Foodservice Industry Picks Up Where It Left Off with Chefdrop

Graze Boxes

Foodservice Picks Up Where It Left Off with Chefdrop​
Written by Eric Wood

Innovation has been the name of the game over the past 2 years for operators and suppliers in the foodservice world. Be it through technology, or through sheer will of spirit, the industry has made some amazing leaps forward in takeout and expanding the market.

The limitation of delivery has been that not all food travels well in the traditional heated container, and no matter how many delivery apps they are on, restaurants couldn’t reach customers outside of their trade area.

One innovative company solving this problem is Chefdrop, a Toronto area business that arrived on the scene this year with a hybrid of the restaurant experience, complete with the convenience of a meal kit. Founded by Adam Teolis and the Open Concept Hospitality Group (Carbon Bar, Amano, Union Chicken), Chefdrop partners with a best-in-class roster of well-known chefs and gives them the platform to expand their traditional delivery trade area and reach a much larger market. Launched in February, after some testing with their own restaurant group, they brought in other partners and vendors to up the offerings.
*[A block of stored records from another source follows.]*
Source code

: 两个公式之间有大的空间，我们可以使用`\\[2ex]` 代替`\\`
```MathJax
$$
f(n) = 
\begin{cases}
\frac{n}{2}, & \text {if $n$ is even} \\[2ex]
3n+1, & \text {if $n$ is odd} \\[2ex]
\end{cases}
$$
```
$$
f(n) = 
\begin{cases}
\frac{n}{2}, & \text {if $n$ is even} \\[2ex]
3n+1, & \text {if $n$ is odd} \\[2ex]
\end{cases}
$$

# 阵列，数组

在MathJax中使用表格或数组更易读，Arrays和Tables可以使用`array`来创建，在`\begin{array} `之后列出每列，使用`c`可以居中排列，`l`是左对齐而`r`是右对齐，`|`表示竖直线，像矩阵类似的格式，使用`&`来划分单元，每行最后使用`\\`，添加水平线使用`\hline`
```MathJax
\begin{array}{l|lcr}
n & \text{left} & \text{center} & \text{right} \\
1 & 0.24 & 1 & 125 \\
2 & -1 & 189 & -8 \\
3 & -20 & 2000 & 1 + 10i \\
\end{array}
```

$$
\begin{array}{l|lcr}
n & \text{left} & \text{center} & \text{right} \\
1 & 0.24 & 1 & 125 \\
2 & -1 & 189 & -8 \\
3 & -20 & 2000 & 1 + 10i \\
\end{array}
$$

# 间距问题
“For the restaurants that might not have the capacity to fulfill both dine-in and takeout at the same time between 5-8 pm, it’s very disruptive,” says Teolis, “With Chefdrop, they are not cannibalizing their own business and instead of reaching the 100,000 people in your trade area, you can get out to the 10 million in the GTHA, and fulfill the kits off-peak.”

Their focus has been on curating high-quality, well-known, and established operators such as Mark McEwan, Carl Heinrich, Victor Barry, and Afrim Pristine. Their platform strives for meaningful business to everyone so they are limiting their own growth in a way by not having current open sign-ups. They plan to expand the line up as the user base expands.

“What’s very important to us is building trust in the Chefdrop brand, and making sure our guests are getting a best in class experience, so we target chefs that share that vision.”

It’s left up to the chefs as to what they want to offer, and how they want to have the customer prepare the food. Meal kits come at different skill levels and prep levels – everything from a Gravy Pasta dinner from Amano, to the Curry and Pad Thai from PAI, which is by design more hands on, as its part of the chefs vision. Chefs prepare their kits in their own kitchens in off peak hours, and Chefdrop collects them, consolidates and checks the orders, and delivers them to the end consumer.

“There are also all these great chefs who don’t have restaurants anymore, chefs that lost their restaurants, or moved on. There is a lot of great culinary talent that’s not currently in the restaurant space, so we thought it was a great opportunity to give them a format for delivery their food so people can experience it still.”

The average customer is ordering 2 meals per drop, but they see a lot of people entertaining, ordering multiple kits and selecting enough food for 20 people or more. There are both everyday options, and more premium offerings, with pricing between $25-$150 per kit. Each kit serving between 2-4 guests.

Next steps could be nationwide shipping, bringing partners from other cities across Canada connected to the network, more content, flexibility, faster fulfillment times and anything to enhance the guest experience. They have layered in a corporate and live cooking events partnership, and are also exploring having a staffing element added in to enhance the catering and dinner party sector.